Corazon Aquino: Die mögliche Verminderung der Entwicklungshilfezahlungen für Entwicklungsländer, wie wir eines sind, gehen wir bereits an. Wir unternehmen konkrete Schritte, neue Märkte für unsere Produkte zu erschließen und unsere Beziehungen zu anderen Nachbarn in Asien zu verbessern.

Welche Aspekte des für 1992 geplanten europäischen Binnenmarktes sehen Sie für die Philippinen als vor- oder nachteilhaft an?

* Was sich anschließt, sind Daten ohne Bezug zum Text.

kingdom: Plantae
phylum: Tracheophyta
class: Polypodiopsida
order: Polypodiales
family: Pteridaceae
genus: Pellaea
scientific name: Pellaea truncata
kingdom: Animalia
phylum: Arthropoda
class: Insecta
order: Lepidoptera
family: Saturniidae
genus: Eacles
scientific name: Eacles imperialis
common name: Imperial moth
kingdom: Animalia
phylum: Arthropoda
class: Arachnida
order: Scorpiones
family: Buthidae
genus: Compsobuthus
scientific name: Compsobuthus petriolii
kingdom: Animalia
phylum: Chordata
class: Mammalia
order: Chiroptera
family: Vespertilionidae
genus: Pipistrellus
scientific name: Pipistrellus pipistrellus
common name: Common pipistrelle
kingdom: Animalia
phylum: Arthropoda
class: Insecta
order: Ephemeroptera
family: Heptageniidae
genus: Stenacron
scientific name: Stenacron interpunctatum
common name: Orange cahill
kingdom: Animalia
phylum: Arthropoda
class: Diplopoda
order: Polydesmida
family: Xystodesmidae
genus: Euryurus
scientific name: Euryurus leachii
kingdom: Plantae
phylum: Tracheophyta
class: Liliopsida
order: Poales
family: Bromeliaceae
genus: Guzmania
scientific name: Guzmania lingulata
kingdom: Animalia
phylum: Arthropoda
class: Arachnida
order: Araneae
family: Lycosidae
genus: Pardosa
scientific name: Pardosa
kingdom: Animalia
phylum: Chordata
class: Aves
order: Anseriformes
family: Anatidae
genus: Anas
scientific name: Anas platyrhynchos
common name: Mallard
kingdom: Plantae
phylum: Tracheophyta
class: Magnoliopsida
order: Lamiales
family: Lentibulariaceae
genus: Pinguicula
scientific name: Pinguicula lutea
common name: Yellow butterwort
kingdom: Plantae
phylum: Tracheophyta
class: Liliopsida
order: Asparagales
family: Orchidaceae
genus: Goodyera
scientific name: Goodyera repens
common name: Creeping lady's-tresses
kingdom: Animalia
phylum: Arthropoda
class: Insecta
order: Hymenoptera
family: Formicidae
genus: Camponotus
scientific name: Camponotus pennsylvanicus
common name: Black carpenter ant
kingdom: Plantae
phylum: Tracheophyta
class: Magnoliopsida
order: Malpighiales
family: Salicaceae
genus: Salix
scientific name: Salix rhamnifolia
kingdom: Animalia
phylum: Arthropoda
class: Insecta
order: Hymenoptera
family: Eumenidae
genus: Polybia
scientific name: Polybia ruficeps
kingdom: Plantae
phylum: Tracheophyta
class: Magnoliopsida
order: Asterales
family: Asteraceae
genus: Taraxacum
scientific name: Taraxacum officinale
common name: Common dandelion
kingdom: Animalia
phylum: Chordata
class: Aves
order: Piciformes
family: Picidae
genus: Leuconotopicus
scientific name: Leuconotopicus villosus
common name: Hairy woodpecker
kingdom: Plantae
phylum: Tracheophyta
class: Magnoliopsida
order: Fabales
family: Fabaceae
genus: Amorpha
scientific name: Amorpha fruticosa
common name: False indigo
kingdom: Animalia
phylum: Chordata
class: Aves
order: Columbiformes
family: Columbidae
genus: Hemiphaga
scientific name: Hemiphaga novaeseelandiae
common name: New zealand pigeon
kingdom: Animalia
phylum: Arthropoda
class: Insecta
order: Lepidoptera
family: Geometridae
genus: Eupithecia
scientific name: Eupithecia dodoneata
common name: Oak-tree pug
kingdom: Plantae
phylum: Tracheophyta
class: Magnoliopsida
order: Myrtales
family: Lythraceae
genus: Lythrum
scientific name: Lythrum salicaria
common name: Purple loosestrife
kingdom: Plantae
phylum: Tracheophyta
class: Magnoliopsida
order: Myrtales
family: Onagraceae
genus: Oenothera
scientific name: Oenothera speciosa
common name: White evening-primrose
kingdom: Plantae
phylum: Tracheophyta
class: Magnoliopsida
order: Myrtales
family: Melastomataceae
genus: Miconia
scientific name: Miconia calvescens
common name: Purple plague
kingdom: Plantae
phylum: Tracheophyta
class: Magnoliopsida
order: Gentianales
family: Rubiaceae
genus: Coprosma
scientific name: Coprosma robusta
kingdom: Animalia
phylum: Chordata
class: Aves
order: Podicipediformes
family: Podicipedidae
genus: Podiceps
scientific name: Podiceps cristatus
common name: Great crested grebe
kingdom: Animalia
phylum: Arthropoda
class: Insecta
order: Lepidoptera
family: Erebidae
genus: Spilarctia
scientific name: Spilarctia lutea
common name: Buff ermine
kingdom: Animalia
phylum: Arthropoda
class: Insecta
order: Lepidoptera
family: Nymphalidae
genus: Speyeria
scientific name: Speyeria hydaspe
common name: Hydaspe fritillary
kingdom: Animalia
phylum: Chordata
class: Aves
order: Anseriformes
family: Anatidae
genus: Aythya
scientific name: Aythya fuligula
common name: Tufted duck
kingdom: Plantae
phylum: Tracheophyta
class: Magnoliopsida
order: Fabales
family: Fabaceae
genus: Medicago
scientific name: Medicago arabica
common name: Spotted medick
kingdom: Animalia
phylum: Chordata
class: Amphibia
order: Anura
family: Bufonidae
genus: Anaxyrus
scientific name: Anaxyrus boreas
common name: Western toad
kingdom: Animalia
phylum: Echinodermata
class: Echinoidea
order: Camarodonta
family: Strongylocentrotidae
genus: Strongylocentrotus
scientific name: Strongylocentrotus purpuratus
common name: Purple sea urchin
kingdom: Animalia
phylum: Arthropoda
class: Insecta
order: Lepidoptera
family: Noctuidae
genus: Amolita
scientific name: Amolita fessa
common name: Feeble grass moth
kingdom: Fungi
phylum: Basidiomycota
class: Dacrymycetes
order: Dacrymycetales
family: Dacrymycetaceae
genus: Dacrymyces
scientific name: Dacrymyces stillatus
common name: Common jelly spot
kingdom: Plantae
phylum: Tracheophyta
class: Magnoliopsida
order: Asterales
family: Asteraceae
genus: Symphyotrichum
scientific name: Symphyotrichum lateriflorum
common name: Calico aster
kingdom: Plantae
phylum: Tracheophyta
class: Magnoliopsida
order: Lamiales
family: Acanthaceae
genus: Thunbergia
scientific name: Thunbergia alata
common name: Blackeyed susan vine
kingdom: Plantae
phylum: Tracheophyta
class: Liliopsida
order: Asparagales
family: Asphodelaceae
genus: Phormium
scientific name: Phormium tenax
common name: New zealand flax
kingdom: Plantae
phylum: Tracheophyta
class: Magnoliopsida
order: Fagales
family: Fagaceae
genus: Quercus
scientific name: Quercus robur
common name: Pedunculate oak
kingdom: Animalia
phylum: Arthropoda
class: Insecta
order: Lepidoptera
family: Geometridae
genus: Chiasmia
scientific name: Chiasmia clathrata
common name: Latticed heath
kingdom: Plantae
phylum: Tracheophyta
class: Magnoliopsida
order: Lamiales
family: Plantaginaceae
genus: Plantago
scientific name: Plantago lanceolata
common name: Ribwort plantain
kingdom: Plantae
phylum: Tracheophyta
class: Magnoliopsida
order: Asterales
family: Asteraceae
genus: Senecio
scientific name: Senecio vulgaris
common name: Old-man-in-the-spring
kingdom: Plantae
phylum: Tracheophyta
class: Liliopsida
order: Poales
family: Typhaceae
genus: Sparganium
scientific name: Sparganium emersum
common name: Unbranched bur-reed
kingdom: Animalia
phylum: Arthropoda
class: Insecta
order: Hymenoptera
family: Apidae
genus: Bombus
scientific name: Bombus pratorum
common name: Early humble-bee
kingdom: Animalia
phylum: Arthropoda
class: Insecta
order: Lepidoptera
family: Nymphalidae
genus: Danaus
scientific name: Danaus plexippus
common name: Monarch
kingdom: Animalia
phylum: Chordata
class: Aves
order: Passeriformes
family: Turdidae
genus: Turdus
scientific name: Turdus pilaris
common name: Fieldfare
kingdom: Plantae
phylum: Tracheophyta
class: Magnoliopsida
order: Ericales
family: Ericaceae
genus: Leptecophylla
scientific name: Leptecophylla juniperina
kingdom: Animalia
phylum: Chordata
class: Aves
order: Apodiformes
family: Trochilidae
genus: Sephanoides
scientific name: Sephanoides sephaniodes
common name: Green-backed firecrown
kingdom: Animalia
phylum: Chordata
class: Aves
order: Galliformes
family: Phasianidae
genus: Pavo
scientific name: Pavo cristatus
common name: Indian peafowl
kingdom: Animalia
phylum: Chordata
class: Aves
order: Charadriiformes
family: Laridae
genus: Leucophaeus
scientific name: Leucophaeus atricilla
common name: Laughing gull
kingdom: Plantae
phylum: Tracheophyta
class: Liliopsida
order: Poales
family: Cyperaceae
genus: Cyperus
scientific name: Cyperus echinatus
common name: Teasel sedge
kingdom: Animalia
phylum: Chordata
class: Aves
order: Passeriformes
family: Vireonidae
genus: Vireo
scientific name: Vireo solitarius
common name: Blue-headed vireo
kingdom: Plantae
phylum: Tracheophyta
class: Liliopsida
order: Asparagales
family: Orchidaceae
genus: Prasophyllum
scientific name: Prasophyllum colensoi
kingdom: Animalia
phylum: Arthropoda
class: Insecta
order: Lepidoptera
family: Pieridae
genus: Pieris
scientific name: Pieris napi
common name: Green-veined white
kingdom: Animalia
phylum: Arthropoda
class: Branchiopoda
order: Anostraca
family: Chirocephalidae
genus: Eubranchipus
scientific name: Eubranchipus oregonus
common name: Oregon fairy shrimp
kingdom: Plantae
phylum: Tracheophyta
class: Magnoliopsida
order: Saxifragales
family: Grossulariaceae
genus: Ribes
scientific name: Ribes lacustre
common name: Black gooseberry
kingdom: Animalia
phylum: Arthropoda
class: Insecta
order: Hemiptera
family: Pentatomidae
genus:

Der europäische Binnenmarkt könnte für unsere Waren und Dienstleistungen ein großer Markt sein, wenn es uns gelingt, dort Fuß zu fassen. Andererseits könnte der Europäische Binnenmarkt für Nicht-EG-Länder „verschlossen“ sein. Das könnte ein großer Nachteil für die kleineren Länder wie die Philippinen sein. Schon heute exportieren wir in einige Länder der EG. Ein größerer Anteil auf dem europäischen Markt wäre für uns nicht unvorteilhaft.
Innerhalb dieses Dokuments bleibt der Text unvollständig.